Exercises to complete —
**a)** Repeat word for word the part of the Three.js type question from "Why do I have" up to and including "I missing something?".
**b)** In the Three.js type question, what type did the asker have to change the material property to in order to fix the error?
**c)** Pick up the Three.js type question after its last line and keep writing it.

Passage —
Winston Guess
Winston Guess

Reputation: 117

Why is my parameter assumed to be of one type when it is actually another?

Why do I have to hack the type definition from material: Material | Material[]; to material: Material; to fix the error detailed below? TypeScript is seemingly assuming that the material parameter is of type Material[] even when I explicitly set it to Material. Am I missing something?

Typescript/ThreeJS Error:

this.obj3D.traverse((child) => {
    if (child instanceof THREE.Mesh) {
        // Error in line below:
        // Property 'shading' does not exist on type 'Material | Material
        child.material.shading = THREE.SmoothShading;
        child.material.side = THREE.DoubleSide;
        child.scale.set(this.scale, this.scale, this.scale);
        child.castShadow = this.castShadow;
        child.receiveShadow = true;
        child.material.needsUpdate = true;
    }
});

ThreeJS Type Definition:

export class Mesh extends Object3D {
    constructor(geometry?: Geometry, material?: Material | Material[]);
    constructor(geometry?: BufferGeometry, material?: Material | Material[]);

    geometry: Geometry | BufferGeometry;
    material: Material | Material[]; // Had to delete *| Material[]* to fix
    drawMode: TrianglesDrawModes;

    setDrawMode(drawMode: TrianglesDrawModes): void;
    updateMorphTargets(): void;
    getMorphTargetIndexByName(name: string): number;
    raycast(raycaster: Raycaster, intersects: any): void;
}

Upvotes: 1

Views: 338

Answers (1)

Raw data —
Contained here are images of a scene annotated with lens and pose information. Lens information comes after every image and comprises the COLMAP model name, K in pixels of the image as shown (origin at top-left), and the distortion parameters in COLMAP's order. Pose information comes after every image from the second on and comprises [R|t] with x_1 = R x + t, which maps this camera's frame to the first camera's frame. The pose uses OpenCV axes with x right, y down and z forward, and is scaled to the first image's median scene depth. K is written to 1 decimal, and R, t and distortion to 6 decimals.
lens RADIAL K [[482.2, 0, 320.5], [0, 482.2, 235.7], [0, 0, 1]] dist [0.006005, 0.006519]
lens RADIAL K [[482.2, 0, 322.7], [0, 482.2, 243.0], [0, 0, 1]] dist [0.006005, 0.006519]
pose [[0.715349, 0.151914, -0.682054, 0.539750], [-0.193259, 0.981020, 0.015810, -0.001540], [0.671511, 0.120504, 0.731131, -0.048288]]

Per-task answers —
**a)**
Why do I have to hack the type definition from material: Material | Material[]; to material: Material; to fix the error detailed below? TypeScript is seemingly assuming that the material parameter is of type Material[] even when I explicitly set it to Material. Am I missing something?

**b)** Material, by removing "| Material[]" from "material: Material | Material[];".

**c)**
jcalz
jcalz

Reputation: 330216

As far as I can tell from your screenshots, the material property of a Mesh object could either be a Material object or an array of Material objects. TypeScript is helpfully warning you that you are treating child.material as a single Material object without checking if it actually is one.

Unless you are absolutely sure that every instance of Mesh your code will ever touch has a single Material object and not an array as its material property, it's a bad idea for you to alter the type definition in the library. If the library declaration file is correct and some Mesh objects have arrays of Material objects, your code will behave incorrectly at runtime as soon as you try to set the shading property of an array.

Instead, the right thing to do would be to check whether child.material is an array, like:

  const doStuffToMaterial = function(m: Material):void {
     m.shading = THREE.SmoothShading; 
     m.side = THREE.DoubleSide;
  }
  // check for an array
  if (Array.isArray(child.material)) {
    child.material.forEach(doStuffToMaterial);
  } else {
    doStuffToMaterial(child.material);
  }

which handles the array case by performing the same action on each element.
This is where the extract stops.